**Material shown**
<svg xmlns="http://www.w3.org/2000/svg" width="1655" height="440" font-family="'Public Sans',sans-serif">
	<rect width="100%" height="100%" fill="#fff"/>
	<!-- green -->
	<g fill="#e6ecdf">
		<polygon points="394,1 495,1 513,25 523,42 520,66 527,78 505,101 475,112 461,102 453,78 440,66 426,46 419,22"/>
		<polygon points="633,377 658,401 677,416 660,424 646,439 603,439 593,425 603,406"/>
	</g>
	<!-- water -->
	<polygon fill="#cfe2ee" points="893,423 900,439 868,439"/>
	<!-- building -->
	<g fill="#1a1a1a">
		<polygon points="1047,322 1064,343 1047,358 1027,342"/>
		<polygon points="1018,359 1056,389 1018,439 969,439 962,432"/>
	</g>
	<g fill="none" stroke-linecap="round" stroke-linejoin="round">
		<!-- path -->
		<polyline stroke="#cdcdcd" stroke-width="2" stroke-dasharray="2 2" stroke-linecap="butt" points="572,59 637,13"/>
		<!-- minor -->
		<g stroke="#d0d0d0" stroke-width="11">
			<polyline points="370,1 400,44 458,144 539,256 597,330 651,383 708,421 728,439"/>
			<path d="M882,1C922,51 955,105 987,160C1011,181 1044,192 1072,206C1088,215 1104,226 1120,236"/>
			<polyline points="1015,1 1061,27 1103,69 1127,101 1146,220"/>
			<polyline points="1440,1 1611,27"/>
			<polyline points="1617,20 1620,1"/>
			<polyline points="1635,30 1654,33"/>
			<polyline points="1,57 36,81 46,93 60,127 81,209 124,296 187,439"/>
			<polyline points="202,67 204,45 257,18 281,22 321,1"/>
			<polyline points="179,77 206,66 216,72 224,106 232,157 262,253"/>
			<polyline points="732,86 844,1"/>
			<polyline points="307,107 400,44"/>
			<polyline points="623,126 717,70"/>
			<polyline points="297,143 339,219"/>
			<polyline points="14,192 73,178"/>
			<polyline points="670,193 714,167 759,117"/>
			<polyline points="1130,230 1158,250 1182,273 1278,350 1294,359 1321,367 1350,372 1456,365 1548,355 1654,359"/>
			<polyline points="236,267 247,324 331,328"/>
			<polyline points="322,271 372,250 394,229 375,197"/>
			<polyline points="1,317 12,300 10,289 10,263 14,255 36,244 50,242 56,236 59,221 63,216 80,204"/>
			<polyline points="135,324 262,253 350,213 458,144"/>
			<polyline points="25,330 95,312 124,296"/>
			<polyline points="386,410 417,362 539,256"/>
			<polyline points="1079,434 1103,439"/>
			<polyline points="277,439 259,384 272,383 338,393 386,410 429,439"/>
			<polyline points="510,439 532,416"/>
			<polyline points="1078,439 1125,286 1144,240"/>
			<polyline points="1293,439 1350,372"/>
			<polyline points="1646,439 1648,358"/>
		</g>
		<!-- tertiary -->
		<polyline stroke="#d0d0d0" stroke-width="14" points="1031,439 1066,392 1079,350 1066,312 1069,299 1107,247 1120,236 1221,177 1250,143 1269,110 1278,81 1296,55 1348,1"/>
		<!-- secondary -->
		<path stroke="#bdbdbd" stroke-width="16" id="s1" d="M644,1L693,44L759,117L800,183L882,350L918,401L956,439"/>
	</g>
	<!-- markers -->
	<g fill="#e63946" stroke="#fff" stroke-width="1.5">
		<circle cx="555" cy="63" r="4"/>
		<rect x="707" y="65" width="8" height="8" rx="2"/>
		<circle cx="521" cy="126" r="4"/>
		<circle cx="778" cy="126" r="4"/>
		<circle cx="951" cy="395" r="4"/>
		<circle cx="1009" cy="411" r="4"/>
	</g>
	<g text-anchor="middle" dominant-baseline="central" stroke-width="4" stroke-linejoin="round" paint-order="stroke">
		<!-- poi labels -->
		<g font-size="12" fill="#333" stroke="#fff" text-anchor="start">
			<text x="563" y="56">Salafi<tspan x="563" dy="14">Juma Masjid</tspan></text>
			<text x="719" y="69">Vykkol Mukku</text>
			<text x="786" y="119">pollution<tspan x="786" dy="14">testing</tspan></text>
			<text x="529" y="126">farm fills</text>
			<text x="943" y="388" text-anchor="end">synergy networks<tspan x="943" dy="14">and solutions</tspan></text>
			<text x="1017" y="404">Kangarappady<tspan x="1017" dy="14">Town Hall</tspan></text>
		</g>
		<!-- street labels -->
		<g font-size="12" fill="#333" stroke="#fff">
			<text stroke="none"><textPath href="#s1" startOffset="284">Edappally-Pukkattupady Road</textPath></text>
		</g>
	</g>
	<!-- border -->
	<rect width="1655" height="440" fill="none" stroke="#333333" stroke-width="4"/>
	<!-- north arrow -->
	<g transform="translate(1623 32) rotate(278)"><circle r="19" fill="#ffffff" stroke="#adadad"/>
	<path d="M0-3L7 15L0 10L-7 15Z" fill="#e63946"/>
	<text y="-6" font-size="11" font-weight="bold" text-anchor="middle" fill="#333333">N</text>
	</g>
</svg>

**Your goal**
With every line kept whole, write out the records again exactly.

**Exercise answer**
<svg xmlns="http://www.w3.org/2000/svg" width="1655" height="440" font-family="'Public Sans',sans-serif">
	<rect width="100%" height="100%" fill="#fff"/>
	<!-- green -->
	<g fill="#e6ecdf">
		<polygon points="394,1 495,1 513,25 523,42 520,66 527,78 505,101 475,112 461,102 453,78 440,66 426,46 419,22"/>
		<polygon points="633,377 658,401 677,416 660,424 646,439 603,439 593,425 603,406"/>
	</g>
	<!-- water -->
	<polygon fill="#cfe2ee" points="893,423 900,439 868,439"/>
	<!-- building -->
	<g fill="#1a1a1a">
		<polygon points="1047,322 1064,343 1047,358 1027,342"/>
		<polygon points="1018,359 1056,389 1018,439 969,439 962,432"/>
	</g>
	<g fill="none" stroke-linecap="round" stroke-linejoin="round">
		<!-- path -->
		<polyline stroke="#cdcdcd" stroke-width="2" stroke-dasharray="2 2" stroke-linecap="butt" points="572,59 637,13"/>
		<!-- minor -->
		<g stroke="#d0d0d0" stroke-width="11">
			<polyline points="370,1 400,44 458,144 539,256 597,330 651,383 708,421 728,439"/>
			<path d="M882,1C922,51 955,105 987,160C1011,181 1044,192 1072,206C1088,215 1104,226 1120,236"/>
			<polyline points="1015,1 1061,27 1103,69 1127,101 1146,220"/>
			<polyline points="1440,1 1611,27"/>
			<polyline points="1617,20 1620,1"/>
			<polyline points="1635,30 1654,33"/>
			<polyline points="1,57 36,81 46,93 60,127 81,209 124,296 187,439"/>
			<polyline points="202,67 204,45 257,18 281,22 321,1"/>
			<polyline points="179,77 206,66 216,72 224,106 232,157 262,253"/>
			<polyline points="732,86 844,1"/>
			<polyline points="307,107 400,44"/>
			<polyline points="623,126 717,70"/>
			<polyline points="297,143 339,219"/>
			<polyline points="14,192 73,178"/>
			<polyline points="670,193 714,167 759,117"/>
			<polyline points="1130,230 1158,250 1182,273 1278,350 1294,359 1321,367 1350,372 1456,365 1548,355 1654,359"/>
			<polyline points="236,267 247,324 331,328"/>
			<polyline points="322,271 372,250 394,229 375,197"/>
			<polyline points="1,317 12,300 10,289 10,263 14,255 36,244 50,242 56,236 59,221 63,216 80,204"/>
			<polyline points="135,324 262,253 350,213 458,144"/>
			<polyline points="25,330 95,312 124,296"/>
			<polyline points="386,410 417,362 539,256"/>
			<polyline points="1079,434 1103,439"/>
			<polyline points="277,439 259,384 272,383 338,393 386,410 429,439"/>
			<polyline points="510,439 532,416"/>
			<polyline points="1078,439 1125,286 1144,240"/>
			<polyline points="1293,439 1350,372"/>
			<polyline points="1646,439 1648,358"/>
		</g>
		<!-- tertiary -->
		<polyline stroke="#d0d0d0" stroke-width="14" points="1031,439 1066,392 1079,350 1066,312 1069,299 1107,247 1120,236 1221,177 1250,143 1269,110 1278,81 1296,55 1348,1"/>
		<!-- secondary -->
		<path stroke="#bdbdbd" stroke-width="16" id="s1" d="M644,1L693,44L759,117L800,183L882,350L918,401L956,439"/>
	</g>
	<!-- markers -->
	<g fill="#e63946" stroke="#fff" stroke-width="1.5">
		<circle cx="555" cy="63" r="4"/>
		<rect x="707" y="65" width="8" height="8" rx="2"/>
		<circle cx="521" cy="126" r="4"/>
		<circle cx="778" cy="126" r="4"/>
		<circle cx="951" cy="395" r="4"/>
		<circle cx="1009" cy="411" r="4"/>
	</g>
	<g text-anchor="middle" dominant-baseline="central" stroke-width="4" stroke-linejoin="round" paint-order="stroke">
		<!-- poi labels -->
		<g font-size="12" fill="#333" stroke="#fff" text-anchor="start">
			<text x="563" y="56">Salafi<tspan x="563" dy="14">Juma Masjid</tspan></text>
			<text x="719" y="69">Vykkol Mukku</text>
			<text x="786" y="119">pollution<tspan x="786" dy="14">testing</tspan></text>
			<text x="529" y="126">farm fills</text>
			<text x="943" y="388" text-anchor="end">synergy networks<tspan x="943" dy="14">and solutions</tspan></text>
			<text x="1017" y="404">Kangarappady<tspan x="1017" dy="14">Town Hall</tspan></text>
		</g>
		<!-- street labels -->
		<g font-size="12" fill="#333" stroke="#fff">
			<text stroke="none"><textPath href="#s1" startOffset="284">Edappally-Pukkattupady Road</textPath></text>
		</g>
	</g>
	<!-- border -->
	<rect width="1655" height="440" fill="none" stroke="#333333" stroke-width="4"/>
	<!-- north arrow -->
	<g transform="translate(1623 32) rotate(278)"><circle r="19" fill="#ffffff" stroke="#adadad"/>
	<path d="M0-3L7 15L0 10L-7 15Z" fill="#e63946"/>
	<text y="-6" font-size="11" font-weight="bold" text-anchor="middle" fill="#333333">N</text>
	</g>
</svg>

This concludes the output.